Tips, Substitutions, and Variations:
- Cheese Choices: Feel free to experiment with different cheese slices. Extra-sharp cheddar provides a bold flavor, but you can use your favorite type.
- Adding Bacon or Turkey: For extra protein, add pre-cooked bacon or turkey slices during assembly (step 5).
- Melty Cheese Tip: If using a toaster oven, place the cheese on one side of the muffin during the last minute for optimal melting.
- Dairy-Free Option: Substitute the butter with olive oil spray, non-dairy butter, coconut oil, or olive oil and use your favorite dairy-free cheese alternative.
- Vegetarian Boost: Add a layer of spinach or sliced tomato for added nutrients and flavor.

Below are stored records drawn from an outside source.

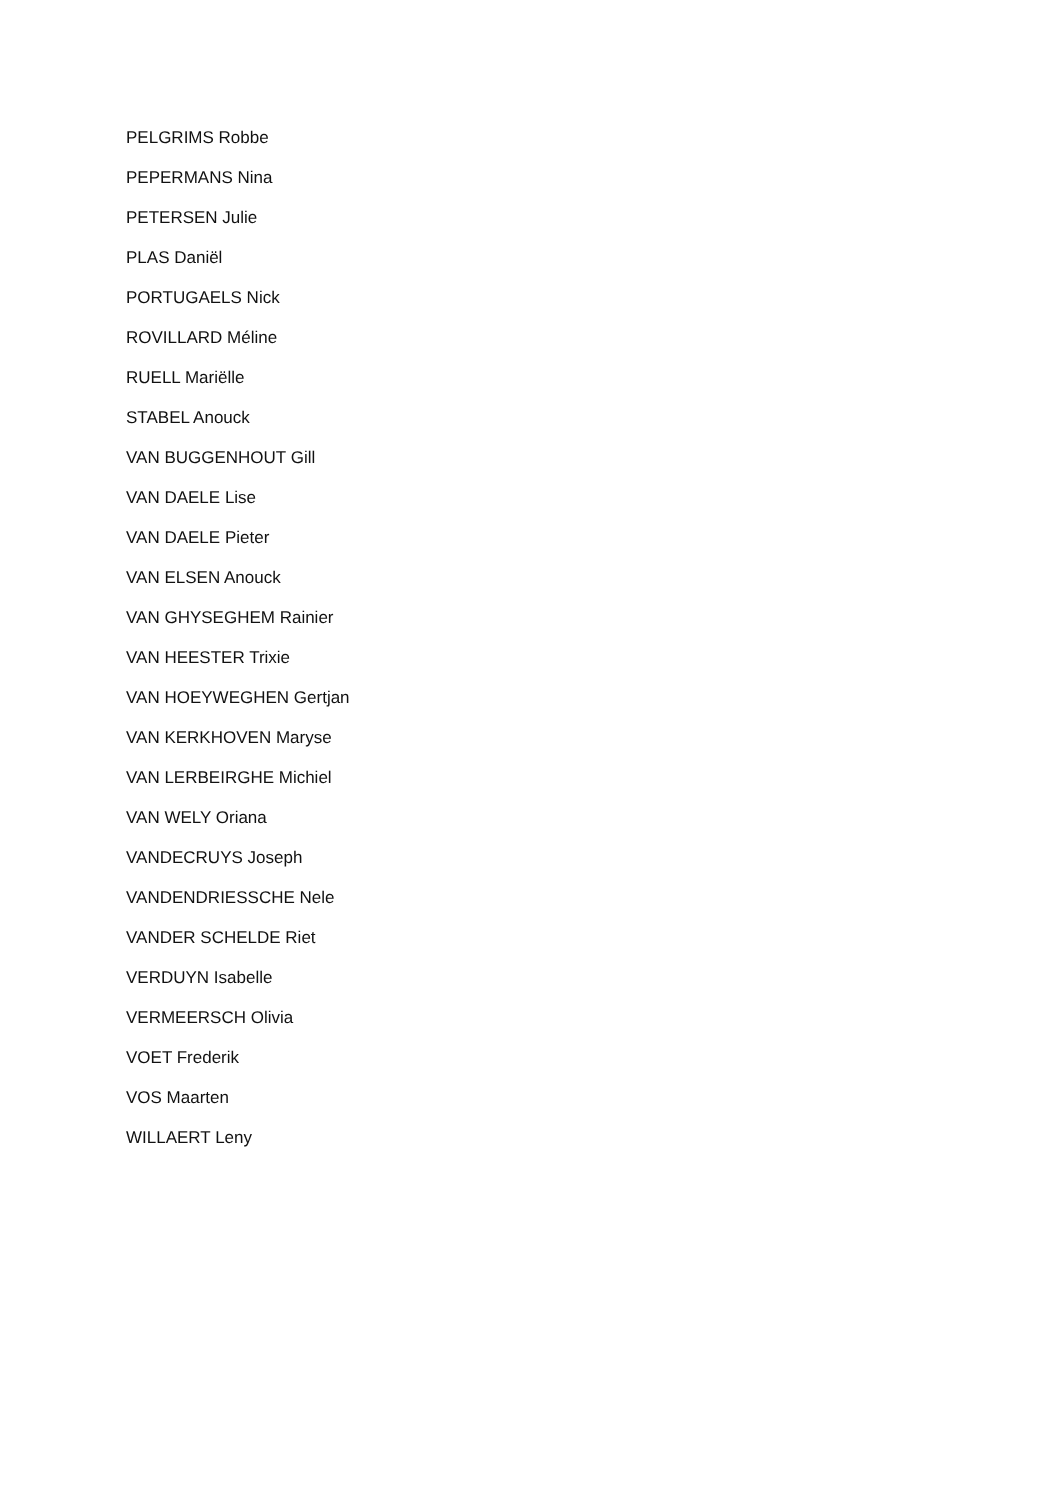PELGRIMS Robbe
PEPERMANS Nina
PETERSEN Julie
PLAS Daniël
PORTUGAELS Nick
ROVILLARD Méline
RUELL Mariëlle
STABEL Anouck
VAN BUGGENHOUT Gill
VAN DAELE Lise
VAN DAELE Pieter
VAN ELSEN Anouck
VAN GHYSEGHEM Rainier
VAN HEESTER Trixie
VAN HOEYWEGHEN Gertjan
VAN KERKHOVEN Maryse
VAN LERBEIRGHE Michiel
VAN WELY Oriana
VANDECRUYS Joseph
VANDENDRIESSCHE Nele
VANDER SCHELDE Riet
VERDUYN Isabelle
VERMEERSCH Olivia
VOET Frederik
VOS Maarten
WILLAERT Leny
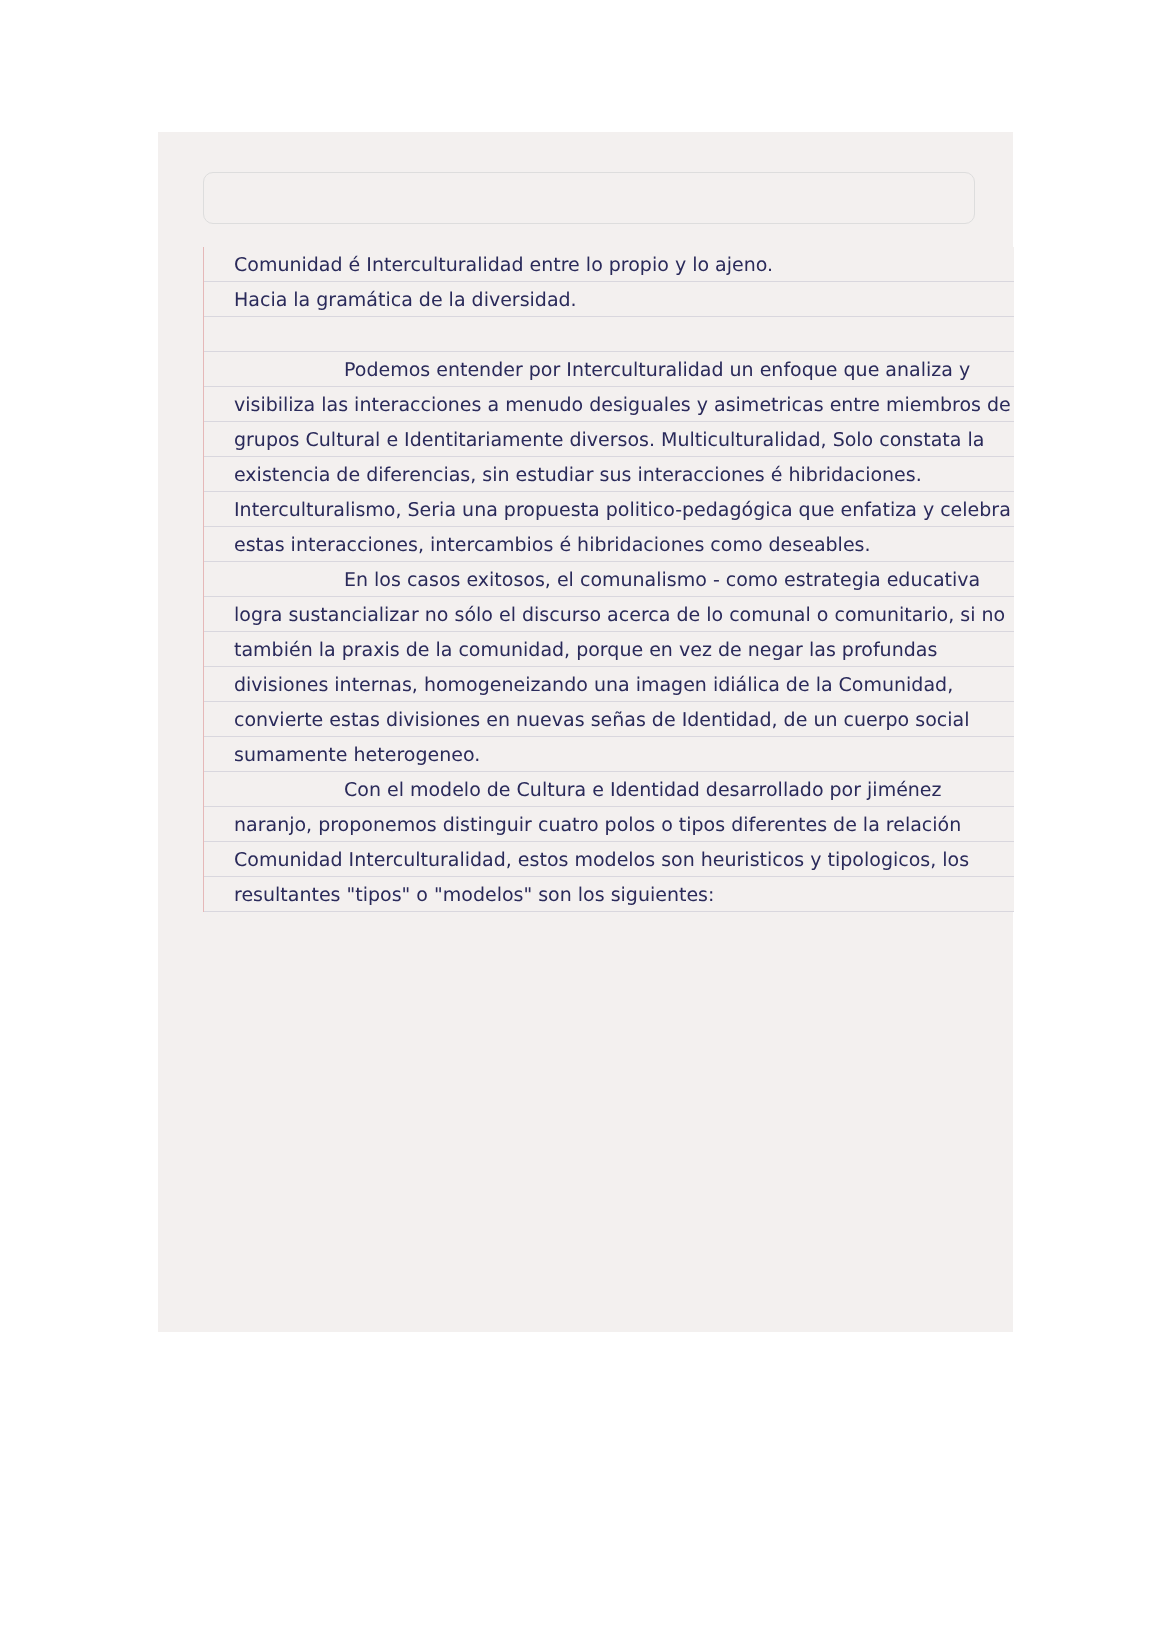Comunidad é Interculturalidad entre lo propio y lo ajeno.
Hacia la gramática de la diversidad.
Podemos entender por Interculturalidad un enfoque que analiza y visibiliza las interacciones a menudo desiguales y asimetricas entre miembros de grupos Cultural e Identitariamente diversos. Multiculturalidad, Solo constata la existencia de diferencias, sin estudiar sus interacciones é hibridaciones. Interculturalismo, Seria una propuesta politico-pedagógica que enfatiza y celebra estas interacciones, intercambios é hibridaciones como deseables.
En los casos exitosos, el comunalismo - como estrategia educativa logra sustancializar no sólo el discurso acerca de lo comunal o comunitario, si no también la praxis de la comunidad, porque en vez de negar las profundas divisiones internas, homogeneizando una imagen idiálica de la Comunidad, convierte estas divisiones en nuevas señas de Identidad, de un cuerpo social sumamente heterogeneo.
Con el modelo de Cultura e Identidad desarrollado por jiménez naranjo, proponemos distinguir cuatro polos o tipos diferentes de la relación Comunidad Interculturalidad, estos modelos son heuristicos y tipologicos, los resultantes "tipos" o "modelos" son los siguientes:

- Storing: Prepare ahead! These breakfast sandwiches can be stored in the refrigerator for up to 3 days. Wrap them individually in tin foil after they cool completely.
- Freezing: For longer storage, freeze the sandwiches for up to 3 months. Wrap them in aluminum foil after cooling to room temperature.
- Reheating: Reheat in the microwave for 60-90 seconds, or until warm.